_Exercise task 1_
Please pull out each line of the records that contains the string "sketchPlane".

_Source passage_
[Begin]

Jump to content
IGNORED

Z80 vs. 6502


BillyHW

Recommended Posts

I gave it a look too... thinking some more, 6809 efficiency is somewhat more than my previous estimate especially if the programmer is aiming for it.

 

Seems it was late to the party though. CPU culture is traditionally hard to break. Most prominent example obviously being the Mac with 68K then PPC then x86/64. But most of the big companies in the old days were set in their ways.

Link to comment
Share on other sites

I gave it a look too... thinking some more, 6809 efficiency is somewhat more than my previous estimate especially if the programmer is aiming for it.

...

If you are only using the A register and Y as a counter for a simple loop, the 6502 can actually be faster than the 6809 due to the lack of a prefetch on the 6809. As long as you don't have a lot of indexing, can unroll loops, don't use the stack a lot, etc... the 6502 does pretty well.

As soon as you need to use much indexed addressing the 6502 starts to show it's weakness and using 16 bit numbers/pointers pretty much swings things in favor of the 6809.

Add the auto increment, auto decrement, 2 accumulators or 16 bit D register, single instruction stack operations, 2nd stack pointer, multiply, etc... and the time saved by the prefetch is more than eaten up by extra instructions.

Just being able to use a stack pointer as a data pointer can make a huge difference code size wise. You can load multiple registers and update your data pointer with a single instruction.

The combined D register also lets you load two bytes of data with a single instruction.

 

Link to comment
Share on other sites

If you are only using the A register and Y as a counter for a simple loop, the 6502 can actually be faster than the 6809 due to the lack of a prefetch on the 6809. As long as you don't have a lot of indexing, can unroll loops, don't use the stack a lot, etc... the 6502 does pretty well.

...

That should probably say "and X or Y as a counter".

Link to comment
Share on other sites

Providing complex data structures are arranged optimally for the 8-bit accumulator, the only things I tend to miss on the 6502 (with linked lists and the like) are STX abs,Y and STY abs,X to complement the load instructions. As with PHA and PLA, lots of register copying necessary there which would have been nicely avoided. I've never used (ZP,X) once in twenty years of assembly coding, so I wouldn't miss that at all. Providing code isn't in ROM, of course, self-modifying code can be a nice way of getting around the lack of LDA/STA (ZP),X if you happen to be using both registers at once to access data in a loop. I do try to avoid it, though, especially since I started to do a lot of cartridge coding.

Edited by flashjazzcat
Link to comment
Share on other sites

But by the time XL came out they were using 150 ns chips, and pretty sure the XE had 90 ns chips.

IIRC the Amiga was designed around 150ns memory. Or was it 120ns? I'm pretty sure I read that the ST "overclocked" its chips compared to spec.

[End]

_Exercise task 2_
Extend the forum thread on 8-bit processors, picking up right after its final sentence.

_The input_

[Begin]

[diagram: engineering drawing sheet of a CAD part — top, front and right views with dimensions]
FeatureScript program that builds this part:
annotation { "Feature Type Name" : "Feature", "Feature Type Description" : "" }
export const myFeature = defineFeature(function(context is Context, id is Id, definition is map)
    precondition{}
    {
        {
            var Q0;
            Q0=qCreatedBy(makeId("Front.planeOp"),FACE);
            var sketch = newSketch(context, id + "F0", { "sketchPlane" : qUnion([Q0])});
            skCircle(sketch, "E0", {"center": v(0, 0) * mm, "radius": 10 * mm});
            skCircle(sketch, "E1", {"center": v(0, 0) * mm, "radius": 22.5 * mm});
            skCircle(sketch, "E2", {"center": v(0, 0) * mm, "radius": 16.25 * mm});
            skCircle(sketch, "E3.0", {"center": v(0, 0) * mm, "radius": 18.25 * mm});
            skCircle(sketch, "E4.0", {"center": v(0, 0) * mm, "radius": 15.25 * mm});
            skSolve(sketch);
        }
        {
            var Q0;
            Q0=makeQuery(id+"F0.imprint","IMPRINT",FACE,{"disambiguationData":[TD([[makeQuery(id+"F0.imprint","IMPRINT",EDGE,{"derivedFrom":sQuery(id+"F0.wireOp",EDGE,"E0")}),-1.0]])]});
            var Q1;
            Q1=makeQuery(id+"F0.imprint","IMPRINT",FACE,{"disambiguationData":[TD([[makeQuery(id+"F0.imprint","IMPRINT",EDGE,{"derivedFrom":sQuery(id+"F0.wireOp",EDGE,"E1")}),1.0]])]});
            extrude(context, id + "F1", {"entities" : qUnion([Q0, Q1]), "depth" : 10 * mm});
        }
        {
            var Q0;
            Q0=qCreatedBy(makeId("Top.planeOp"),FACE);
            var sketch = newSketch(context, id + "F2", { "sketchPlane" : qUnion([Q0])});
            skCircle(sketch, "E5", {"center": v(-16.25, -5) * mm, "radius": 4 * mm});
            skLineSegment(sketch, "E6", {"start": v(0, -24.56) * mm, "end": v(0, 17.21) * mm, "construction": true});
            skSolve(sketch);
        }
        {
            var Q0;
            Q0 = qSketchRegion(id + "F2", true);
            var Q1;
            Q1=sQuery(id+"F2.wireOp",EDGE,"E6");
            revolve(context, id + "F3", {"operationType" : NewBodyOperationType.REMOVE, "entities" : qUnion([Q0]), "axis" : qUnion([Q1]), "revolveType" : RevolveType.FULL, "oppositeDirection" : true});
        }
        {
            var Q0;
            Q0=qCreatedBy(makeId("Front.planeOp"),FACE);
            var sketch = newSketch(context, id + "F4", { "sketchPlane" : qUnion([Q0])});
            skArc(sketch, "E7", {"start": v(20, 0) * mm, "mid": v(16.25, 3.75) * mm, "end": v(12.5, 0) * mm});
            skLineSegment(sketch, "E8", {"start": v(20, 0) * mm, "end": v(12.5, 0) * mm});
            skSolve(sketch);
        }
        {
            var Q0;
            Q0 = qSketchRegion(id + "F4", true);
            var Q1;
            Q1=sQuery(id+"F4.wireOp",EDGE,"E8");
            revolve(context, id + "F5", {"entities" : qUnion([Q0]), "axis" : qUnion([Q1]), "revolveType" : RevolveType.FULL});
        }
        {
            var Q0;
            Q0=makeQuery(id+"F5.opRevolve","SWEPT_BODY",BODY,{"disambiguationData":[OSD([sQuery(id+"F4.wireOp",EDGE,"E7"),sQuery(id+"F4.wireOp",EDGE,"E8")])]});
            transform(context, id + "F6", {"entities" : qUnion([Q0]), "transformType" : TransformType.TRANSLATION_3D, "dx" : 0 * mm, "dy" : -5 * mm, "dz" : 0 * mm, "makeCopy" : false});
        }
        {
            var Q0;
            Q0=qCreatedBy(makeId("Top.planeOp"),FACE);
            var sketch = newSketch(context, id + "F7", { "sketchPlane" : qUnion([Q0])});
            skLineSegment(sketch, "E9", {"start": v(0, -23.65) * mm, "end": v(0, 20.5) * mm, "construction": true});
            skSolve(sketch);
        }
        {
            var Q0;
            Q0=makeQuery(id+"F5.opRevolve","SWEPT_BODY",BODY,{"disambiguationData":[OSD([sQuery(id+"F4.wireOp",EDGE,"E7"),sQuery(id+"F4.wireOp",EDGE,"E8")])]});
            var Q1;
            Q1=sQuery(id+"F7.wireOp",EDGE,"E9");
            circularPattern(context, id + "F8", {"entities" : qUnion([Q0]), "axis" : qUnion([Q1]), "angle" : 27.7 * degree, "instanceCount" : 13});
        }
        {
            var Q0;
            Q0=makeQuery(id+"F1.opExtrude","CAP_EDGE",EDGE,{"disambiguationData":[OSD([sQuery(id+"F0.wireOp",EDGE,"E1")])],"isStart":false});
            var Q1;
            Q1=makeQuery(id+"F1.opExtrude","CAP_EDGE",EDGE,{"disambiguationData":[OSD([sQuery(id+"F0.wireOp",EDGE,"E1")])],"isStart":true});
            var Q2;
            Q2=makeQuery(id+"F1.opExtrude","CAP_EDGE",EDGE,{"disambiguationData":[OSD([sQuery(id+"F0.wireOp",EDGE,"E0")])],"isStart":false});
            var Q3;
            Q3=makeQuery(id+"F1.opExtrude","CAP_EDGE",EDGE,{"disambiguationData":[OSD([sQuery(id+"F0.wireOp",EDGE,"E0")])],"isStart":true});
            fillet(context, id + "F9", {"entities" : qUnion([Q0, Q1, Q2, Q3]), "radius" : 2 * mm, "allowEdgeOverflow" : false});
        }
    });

[End]

_Task output 1_
            var sketch = newSketch(context, id + "F0", { "sketchPlane" : qUnion([Q0])});
            var sketch = newSketch(context, id + "F2", { "sketchPlane" : qUnion([Q0])});
            var sketch = newSketch(context, id + "F4", { "sketchPlane" : qUnion([Q0])});
            var sketch = newSketch(context, id + "F7", { "sketchPlane" : qUnion([Q0])});

_Task output 2_
I'm guessing 150/90 was what was the cheapest available on the market at that time.

 

(And why does someone do something as idiotic as the Electron and split bytes into nibbles?)

(Why #2 didn't C= 128 2MHz mode just sync down to 1MHz when the video was fetching memory?)

Link to comment
Share on other sites

The C= design from the start seems kind of flawed - the initial idea was supposedly to run the CPU at full speed and put up with the sporadic DMA like Atari does. Supposedly a little later the decision was to go to the slightly faster system bus speed which gives the compressed horizontal screen you see. And for whatever reason they went with the 50/50 memory access split (of course with the odd extra steal of dedicated CPU cycles).

 

If you look at the allocation of cycles, you can see even with all sprites active there would still be a few spare cycles the CPU otherwise could have had - plus in normal circumstances, VIC doesn't exactly use a lot of it's cycles.

 

The Electron - I think it was simply cost-cutting. At the time they could get the 4-bit DRams cheaply, but apparently not quite cheap enough to just have 64K rather than the method they chose to give 32K.

 

Amiga - well, the system bus on base machines was ~ 7.2 MHz. Assuming access time needs to be about half a cycle duration that makes for 69 ns, about 62.5 ns for the ST at 8 MHz.

Link to comment
Share on other sites

I'm pretty sure I read that the ST "overclocked" its chips compared to spec.

Ah, I found out where I had read that: http://www.dadhacker.com/blog/?p=1383

(Bit odd though when reading this a second time - the 68010 handled exceptions properly in 1982, and the 68020 came out in 1984 - too expensive I guess.)

(And if you read http://www.easy68k.com/paulrsm/dg/dg34.htm it seems strangely spot on in its Atari speculations about what was about to happen after the buyout...(page 21))

Link to comment
Share on other sites

Amiga - well, the system bus on base machines was ~ 7.2 MHz. Assuming access time needs to be about half a cycle duration that makes for 69 ns, about 62.5 ns for the ST at 8 MHz.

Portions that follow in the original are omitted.